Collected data
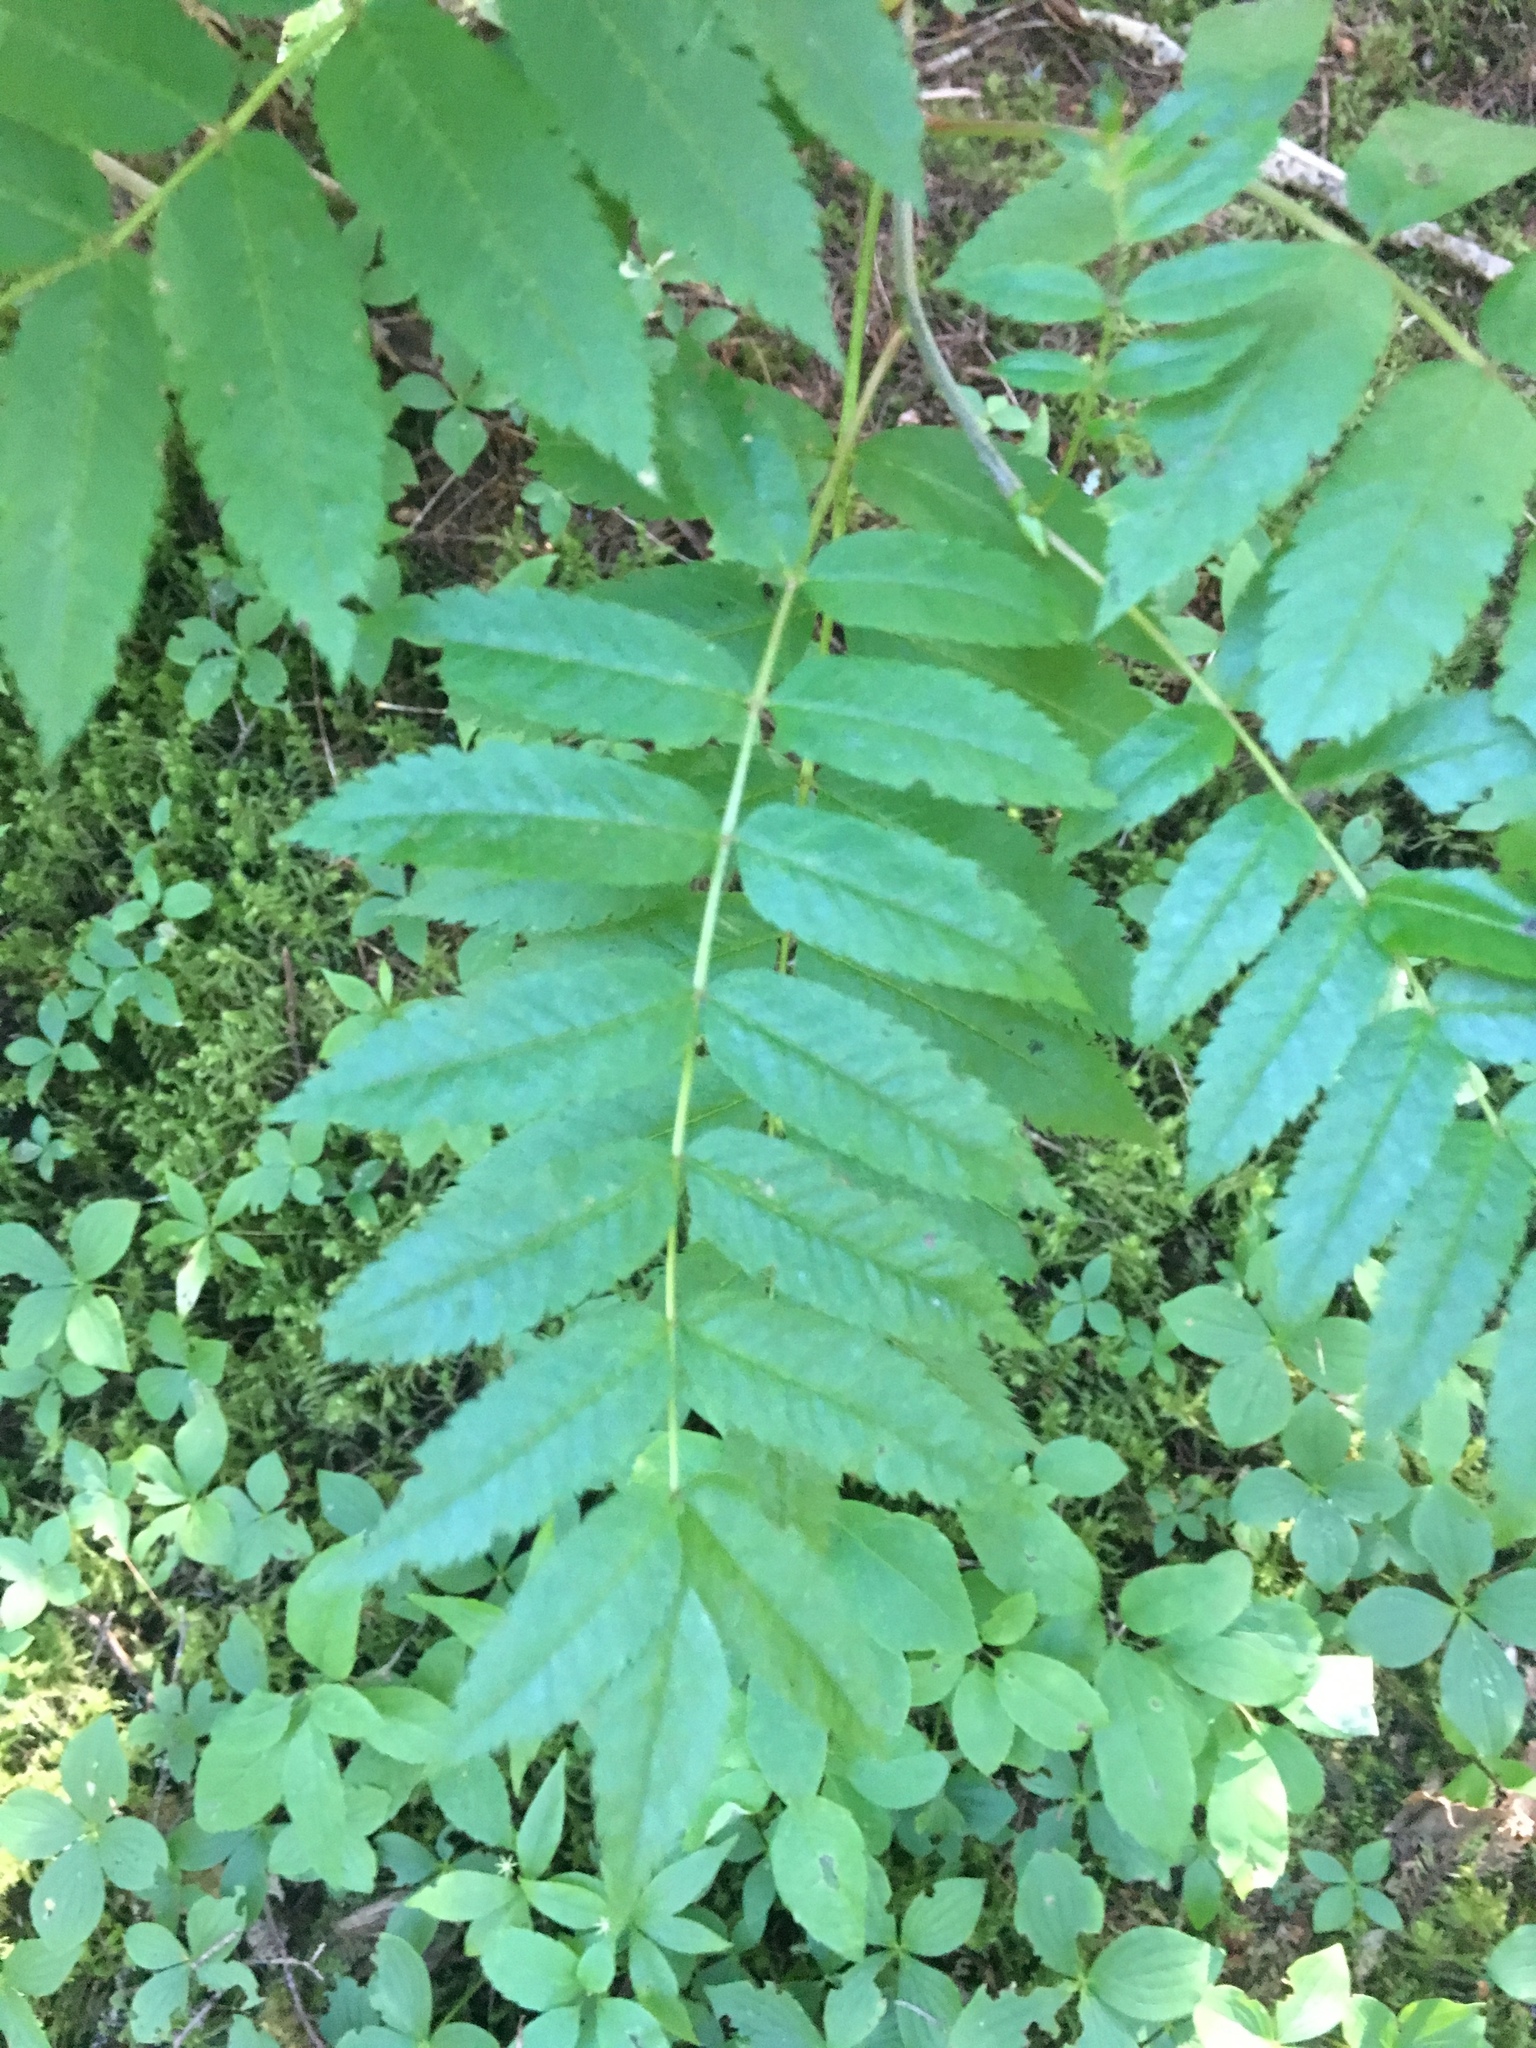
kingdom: Plantae
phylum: Tracheophyta
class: Magnoliopsida
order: Rosales
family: Rosaceae
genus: Sorbus
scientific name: Sorbus americana
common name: American mountain-ash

Given problem –
Rewrite the listing with "common name" changed to "vernacular name" and everything else left as it is, omitting the pictures.

Task result –
kingdom: Plantae
phylum: Tracheophyta
class: Magnoliopsida
order: Rosales
family: Rosaceae
genus: Sorbus
scientific name: Sorbus americana
vernacular name: American mountain-ash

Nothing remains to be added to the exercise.